The success of the Flanagan South open season — an industry term for the binding process pipeline companies use to notify shippers of available capacity and solicit bids — brings Enbridge closer to formally sanctioning its proposed expansion of its Mainline network, CEO Greg Ebel said on a conference call.
He said Enbridge plans to make a final investment decision on the first phase of the project, which would add 150,000 barrels of capacity to the Mainline system, before the end of this year.
Enbridge's Mainline is the largest pipeline system in North America, with the capacity to move 3 million barrels per day of crude from Western Canada to markets in Eastern Canada and the U.S. Midwest. Flanagan South is a 954-km (593-mile) connector pipeline running from Illinois to Cushing, Oklahoma, and is part of the larger Mainline network.
The Mainline system was in apportionment — a term that means demand has exceeded available pipeline capacity — for six of the first eight months of 2025, Ebel said.
Canadian oil shipments to the U.S. are exempt from tariffs, and output from Canada's oil sands continues to rise. A recent report from S&P Global estimated Canada's oil sands will produce 3.8 million bpd of crude by 2030, a 15% increase from current levels.

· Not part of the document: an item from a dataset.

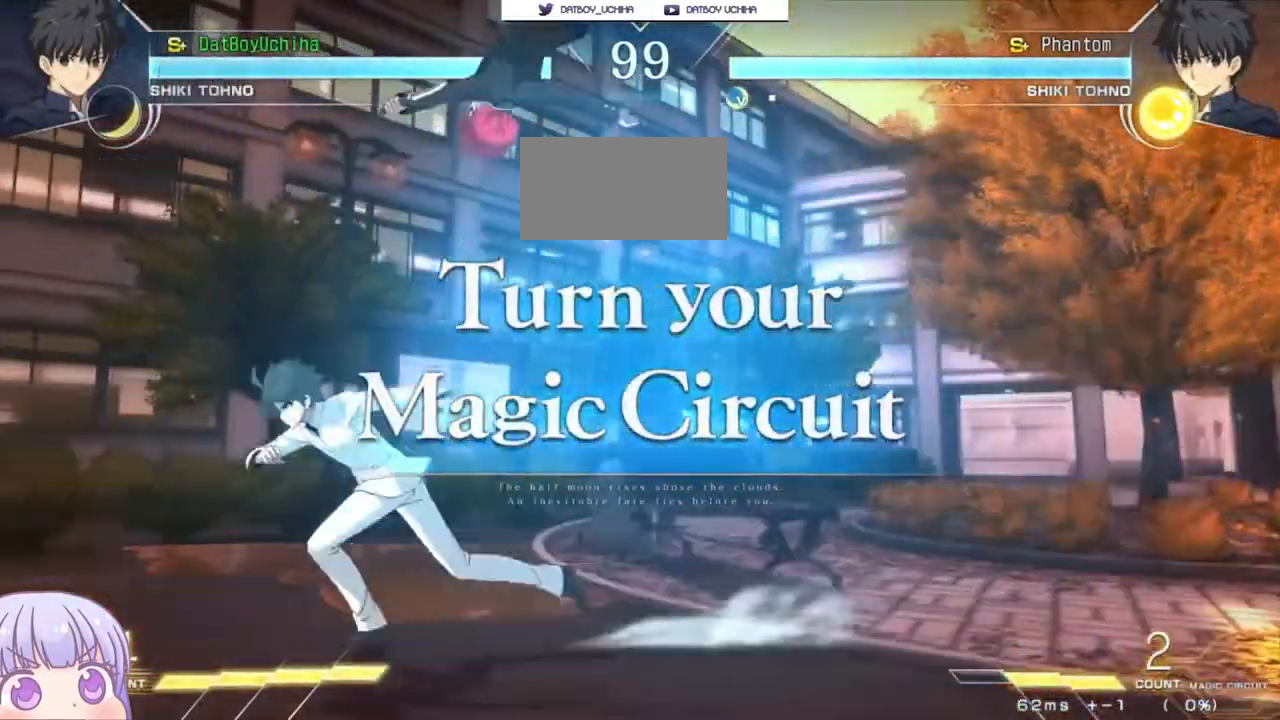
{"buttons": [], "left_stick": "left", "events": [[500, "left_stick", "left"]]}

Canada's Trans Mountain pipeline, which ships oil from Alberta to British Columbia's west coast, where it can be exported overseas, is eyeing its own capacity increases.

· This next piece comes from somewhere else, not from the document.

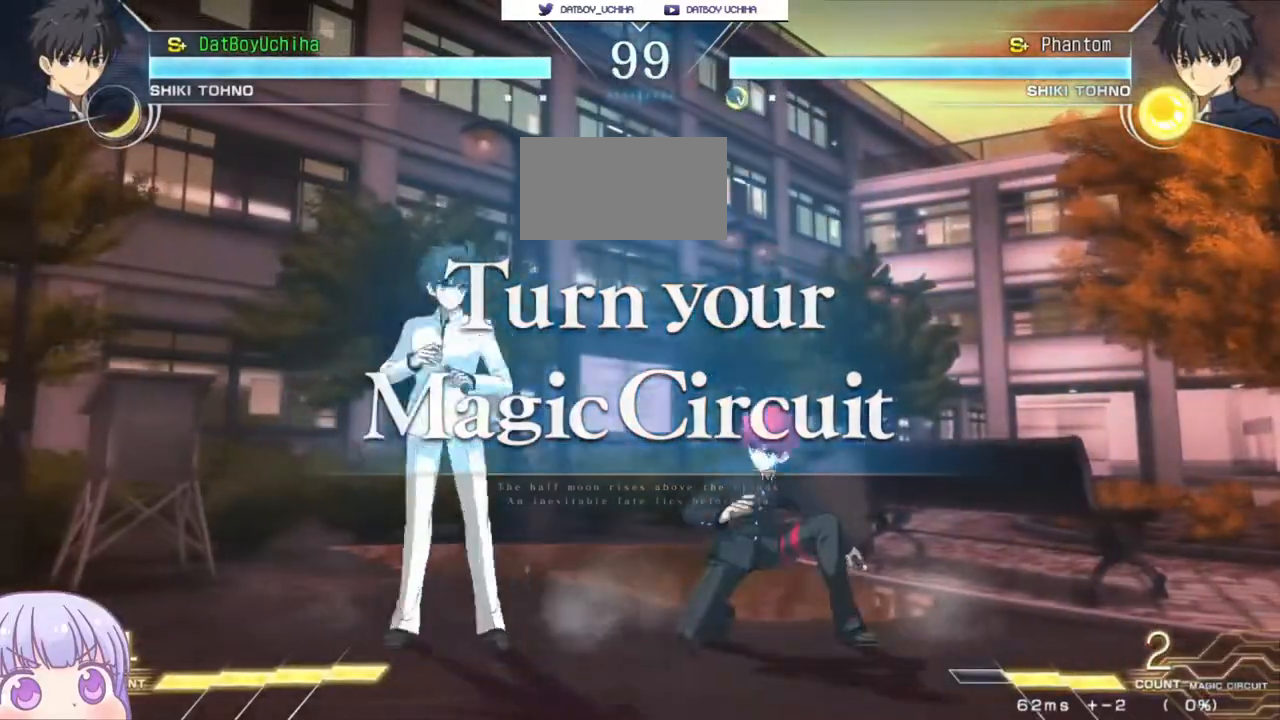
{"buttons": [], "left_stick": "down-right", "events": [[67, "left_stick", "up-left"], [283, "left_stick", "down-right"]]}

Polls in Canada — the world's fourth-largest oil producer — have shown an uptick in domestic support for a new oil pipeline to overseas markets, but no private company has indicated interest in building such a project. Ebel said on Friday a new pipeline is unlikely unless the federal government repeals some of its environmental policies, such as a proposed cap on greenhouse gas emissions from the oil sands as well as an existing ban on oil tankers off British Columbia's northern coast.
Enbridge earned adjusted profit of 65 Canadian cents per share for the quarter ended June 30, beating analysts' average expectation of 57 Canadian cents, according to data compiled by LSEG.
The company reported quarterly net income of C$2.18 billion.